**Excerpt provided**

When she was in her mid-seventies, one of Lymington’s sisters, Henrietta Dorothea, wrote a letter to Eveline, the 5th countess of Portsmouth, in which she described the childhood she shared with her brothers (including Lymington) and sisters at Hurstbourne Park. Hurstbourne had no flower gardens, she explained, but the kitchen garden and range of glasshouses ‘were magnificent’. However, as children they were not allowed to walk in this garden, or enter the glasshouses without their parents. It was only when they were attended by a governess or ‘my mother’s maid’ that the children could walk in the ‘pleasure ground’. Times had changed since then, Henrietta Dorothea acknowledged, and ‘this will make you smile the regime being somewhat close but I know now it was wise and kind – altho’ my volatile spirits bobbed a bit for less restraint’.

**Directive A**
In the excerpt about childhood at Hurstbourne Park, why did Henrietta Dorothea expect her description to make the countess smile?
**Directive B**
From the excerpt about childhood at Hurstbourne Park, set down the passage starting with "When she was" and going on through "for less restraint’.".

Chart comprehension data
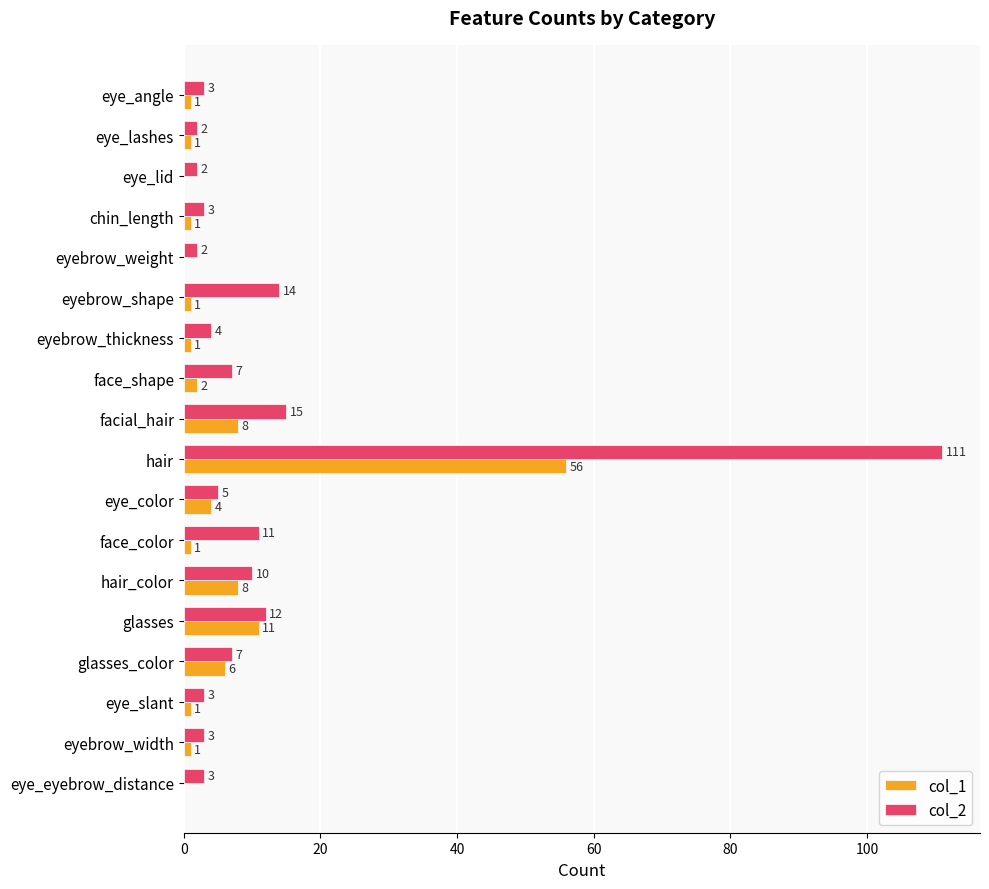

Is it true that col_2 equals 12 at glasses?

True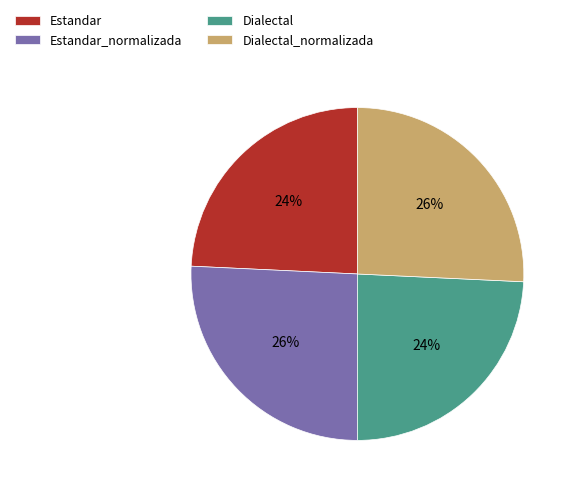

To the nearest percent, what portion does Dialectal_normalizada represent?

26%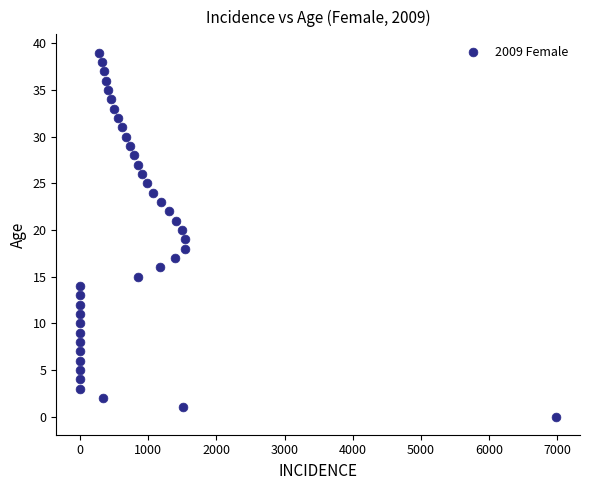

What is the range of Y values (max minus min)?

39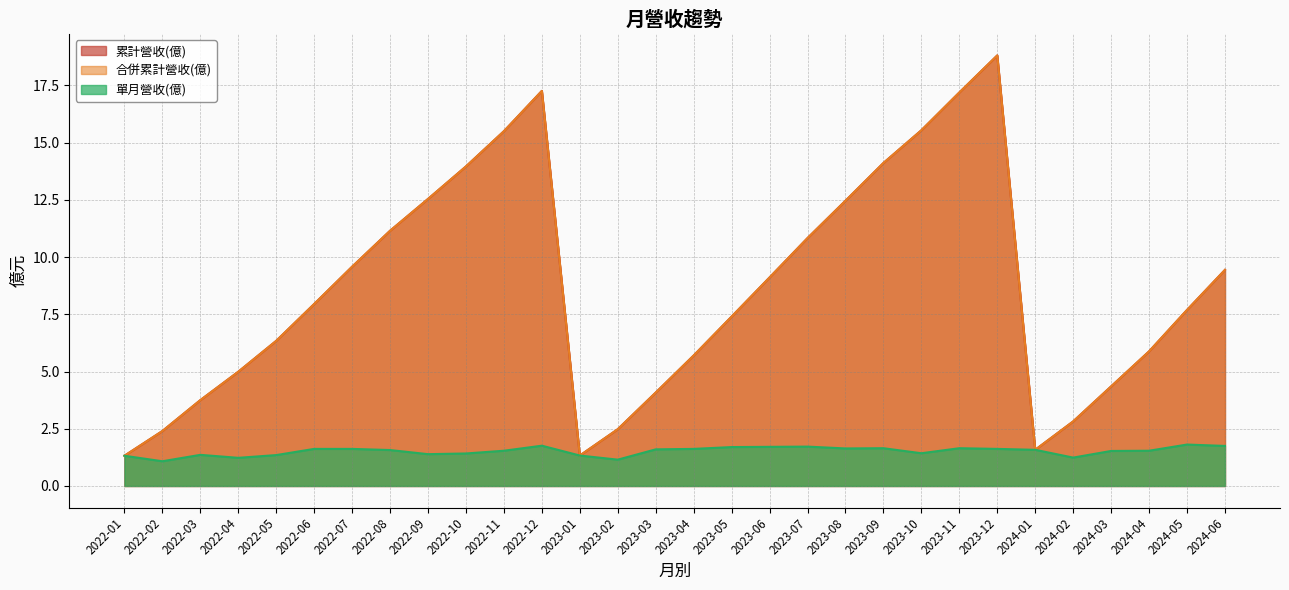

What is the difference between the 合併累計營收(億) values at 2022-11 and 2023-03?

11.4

**Task solution A**
She expected it to make the countess smile because the regime she described was "somewhat close," meaning strict. She also acknowledged that times had changed since then.

**Task solution B**
When she was in her mid-seventies, one of Lymington’s sisters, Henrietta Dorothea, wrote a letter to Eveline, the 5th countess of Portsmouth, in which she described the childhood she shared with her brothers (including Lymington) and sisters at Hurstbourne Park. Hurstbourne had no flower gardens, she explained, but the kitchen garden and range of glasshouses ‘were magnificent’. However, as children they were not allowed to walk in this garden, or enter the glasshouses without their parents. It was only when they were attended by a governess or ‘my mother’s maid’ that the children could walk in the ‘pleasure ground’. Times had changed since then, Henrietta Dorothea acknowledged, and ‘this will make you smile the regime being somewhat close but I know now it was wise and kind – altho’ my volatile spirits bobbed a bit for less restraint’.